En Suisse, malgré l’importance de la pharma, la problématique ne fait pas l’objet d’un débat public. La Commission de la concurrence (ComCo) n’a rendu aucune décision à ce sujet et, pire encore, son Secrétariat n’a mené aucune enquête. Une première question se pose : la Loi fédérale sur les cartels (LCart) s’applique-t-elle à un tel accord ? Dans la mesure où sont exclues du champ d’application les prescriptions qui excluent de la concurrence certains biens ou services, notamment celles qui établissent un régime de marché ou de prix à caractère étatique, la LCart ne devrait pas être applicable aux accords concernant des médicaments soumis au tarif TARMED. Pour les rares cas soumis à la LCart, il faudrait alors reprendre l’appréciation du droit européen dont le législateur suisse s’est inspiré et partir du postulat que la présomption d’illicéité de l’art. 5 al. 3 let. b LCart (restriction des quantités de biens produits) s’applique, le fabricant de génériques s’étant engagé à ne rien commercialiser.
Problèmes et solutions
En résumé, si la protection du brevet est conciliable avec une concurrence saine, il en va autrement d’un exercice abusif de ce brevet, afin d’en prolonger fallacieusement la durée. Le marché pharmaceutique suisse est encore perméable à ces abus qui se répercutent au final sur les coûts de la santé et le porte-monnaie des assurés.

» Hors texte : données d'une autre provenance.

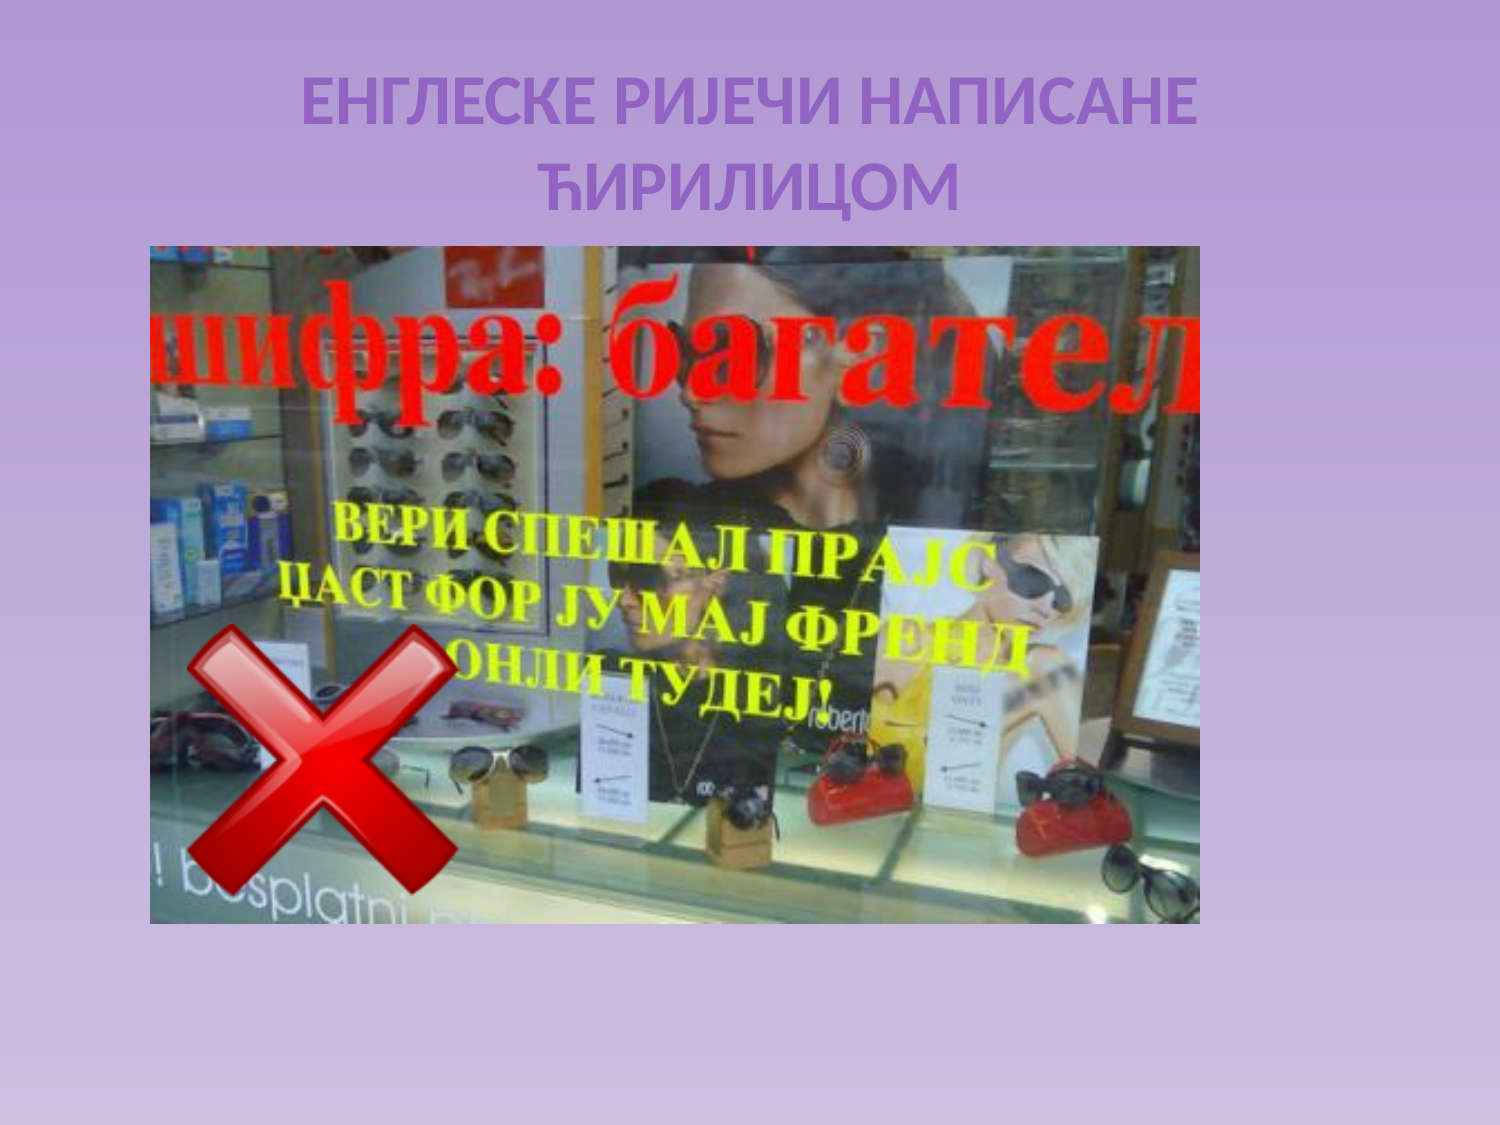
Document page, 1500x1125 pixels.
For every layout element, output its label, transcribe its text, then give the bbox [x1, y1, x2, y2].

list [149, 246, 1201, 924]
picture [187, 624, 461, 899]
title ЕНГЛЕСКЕ РИЈЕЧИ НАПИСАНЕ ЋИРИЛИЦОМ [75, 45, 1425, 233]
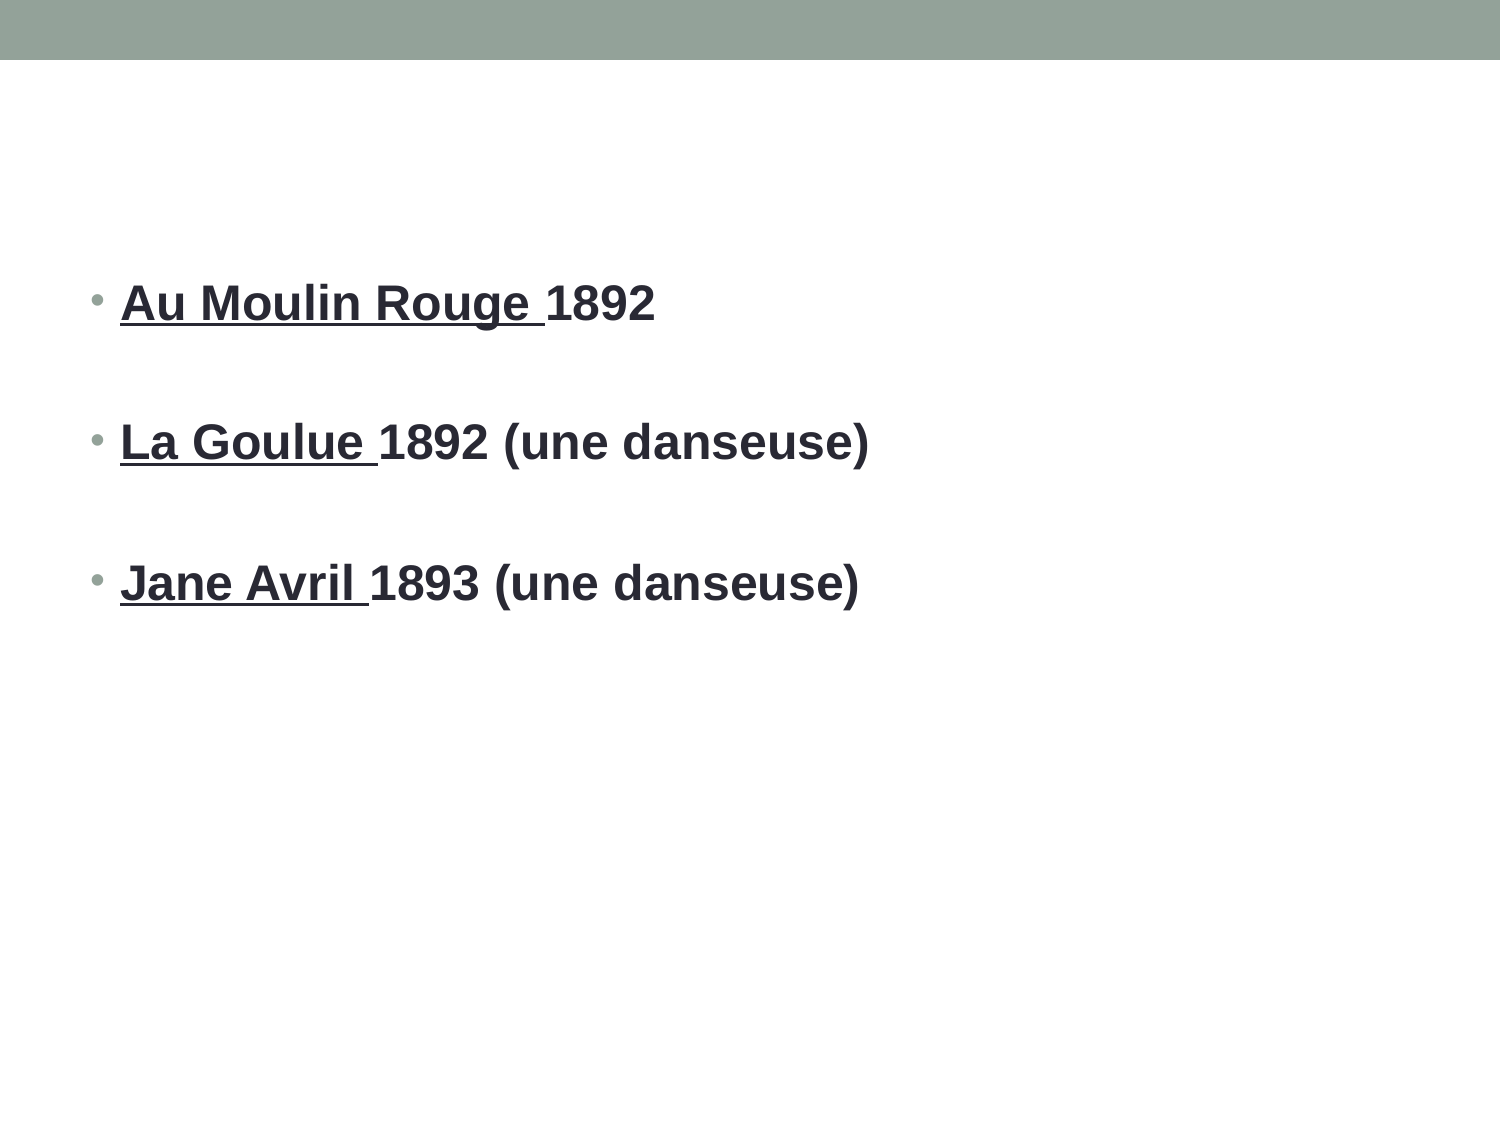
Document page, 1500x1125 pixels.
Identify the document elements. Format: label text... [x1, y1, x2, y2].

list Au Moulin Rouge 1892 La Goulue 1892 (une danseuse) Jane Avril 1893 (une danseuse) [75, 262, 1425, 1063]
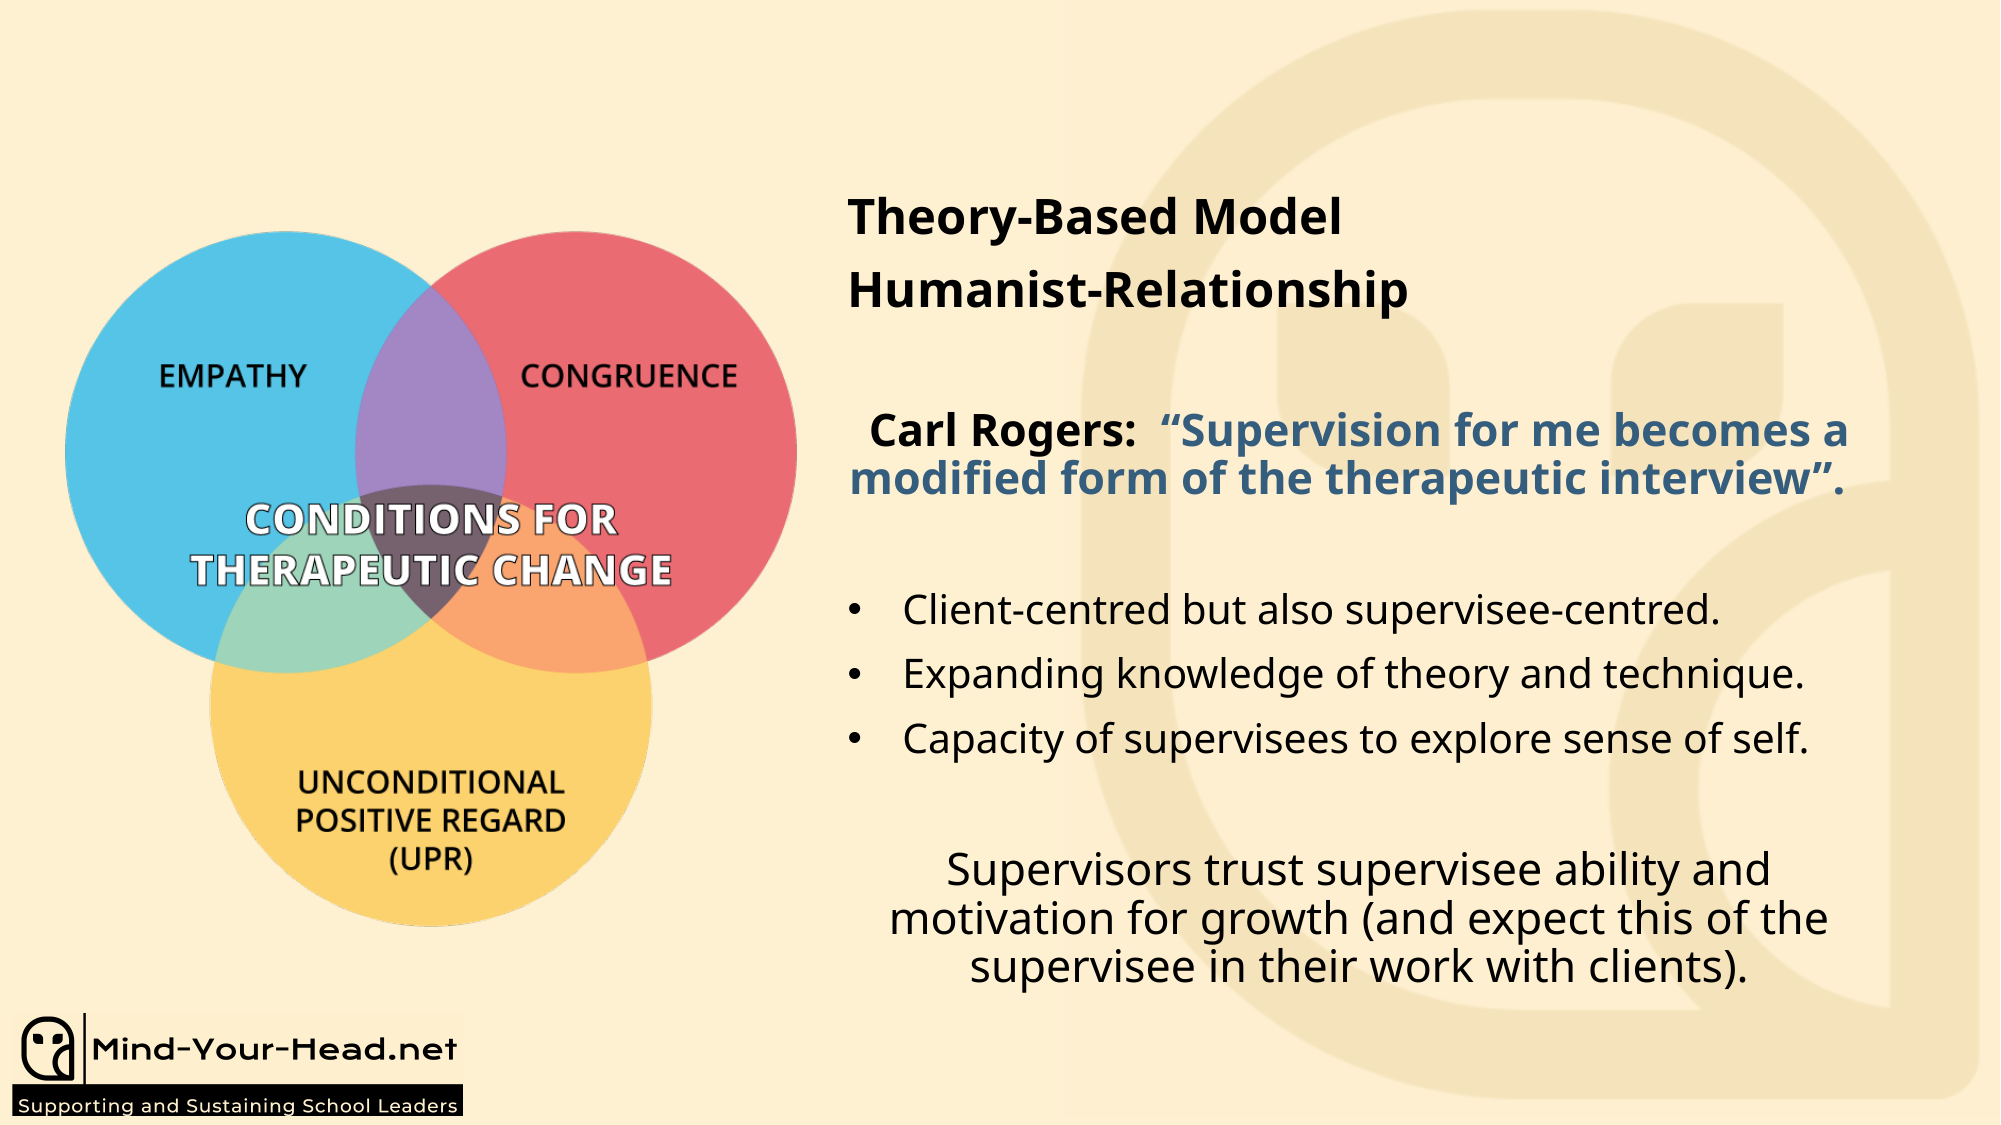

Les pouvoirs publics restent apathiques face à cette problématique, en violation du devoir constitutionnel de protection des consommateurs. Pourtant des actions existent pour rétablir une concurrence efficace et réduire ainsi le coût général de la santé :
Donner les moyens à la ComCo de mener une enquête aboutissant, cas échéant, sur une sanction que devront confirmer les tribunaux ; ou
Adopter des révisions législatives relatives au processus de mise sur le marché des médicaments, à la procédure en cas de conflit sur un brevet, à la LCart, voire aux droits des associations de protection des consommateurs.
Ces deux hypothèses semblent lointaines et nous serions bien inspirés de prendre rapidement exemple sur notre voisin européen.